Now, as concerns reach new heights, it seems clear that our leaders are failing on these accounts. Decisions are delayed, uncertainty is fostered rather than eliminated and the resulting short-term thinking undermines recovery. This leadership crisis, which is running in parallel to the financial crisis, highlights important lessons about how we should educate our future business and political leaders. Within the business school curricula there is a blind spot that may well hamper the way future leaders are able to handle a crisis.

Business education and the MBA are associated with the idea of striving for excellence and enhancing one’s strengths. The ideal of leaders as the drivers of organisational and employee growth has been the underlying philosophy of business education for some time. There is nothing wrong with such an approach because we want our students to be the best leaders they can. Such a philosophy is in line with the typical business school student profile: self-confident and possessing an awareness of the strengths needed to succeed in business. These are praiseworthy qualities, but in the light of recent events the perception remains that too strong a focus on such a teaching philosophy can make students blind to failures that they may encounter in the future.

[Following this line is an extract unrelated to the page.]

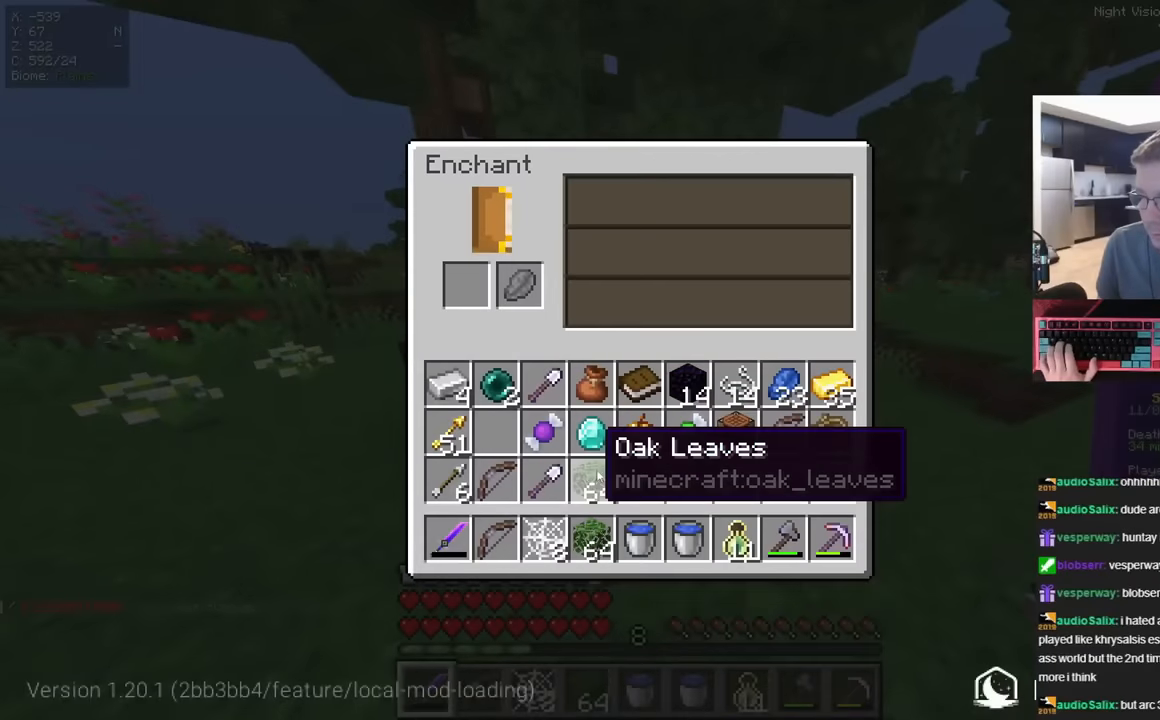
Gameplay with keyboard and mouse; each line is a JSON object with the keys and mouse buttons held at the frame after it. "events" lists presses ("down") and releases ("up") of "a", "d", "s", "space", "w", "mouse_left" and "mouse_right" between this image and that frame as [ms after this image, input, new state], when the widget could be followed in between. "mouse_left", "mouse_right" = the "left", "right" buttons of the "mouse" list. No other keys are recorded. Fast repeated clicks can show as one long hold. Mouse movement is not recorded.
{"keys": [], "mouse": [], "events": []}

We may have created too much of a positivity bias wherein we think the achievement of excellence is the only state one can learn from. Such thinking has led to a situation where the most successful leaders are held up as an example from which to learn, at the cost of knowing nothing or very little about how leaders react and take charge when confronted by failure. Combine this with the experience of most business school students, whose participation in class exercises is usually focused on learning from their best rather than their worst results, and it should come as no surprise that students fall short in terms of crisis management.

The positivity bias in our curriculum enhances students’ self-confidence and abilities to promote effective leadership when times are good and growth is the default, but it does not help them in working towards confident and decisive leadership in times of crisis, when the default is decline.

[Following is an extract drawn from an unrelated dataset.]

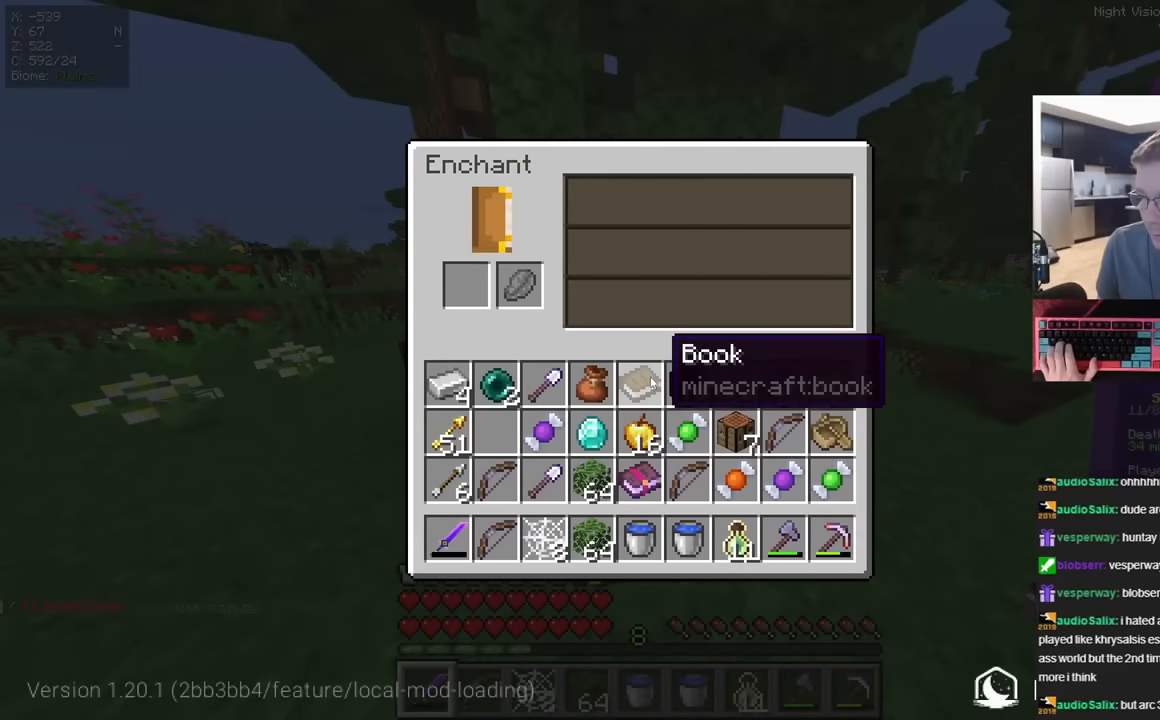
{"keys": [], "mouse": [], "events": []}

An awareness of how failure develops combined with experiencing such negative situations should be a part of the curriculum if we want our future leaders to react to and manage crises better.

Crises are characterised by a high degree of uncertainty, so students need to understand the nature of uncertainty. Such an understanding may
help them break away from habitual patterns of leadership and encourage small steps towards a
fresh template. Incremental change might not sound overly ambitious, but it may help deal with uncertainty in more effective ways through frequent assessment of decisions. Such small steps could help future leaders to increase awareness so that they do not reach the point of no return.

To increase experience of failure, a climate must be developed where not only are students’ best performances evaluated but their weakest. Periods of reflection when personal failures are discussed and put into perspective should complement the existing focus on the most successful examples of leadership. Students must understand that in the uncertain business world successful leadership may be the exception rather than the norm.

As the current crisis illustrates, interdependent relationships developed with other parties often have a more significant impact than initially anticipated. So business leaders need to be familiar with their strengths and weaknesses so they can adjust to fluid situations in a dynamic global economy.

David De Cremer is professor of behavioural business ethics at Rotterdam School of Management and visiting professor at London Business School.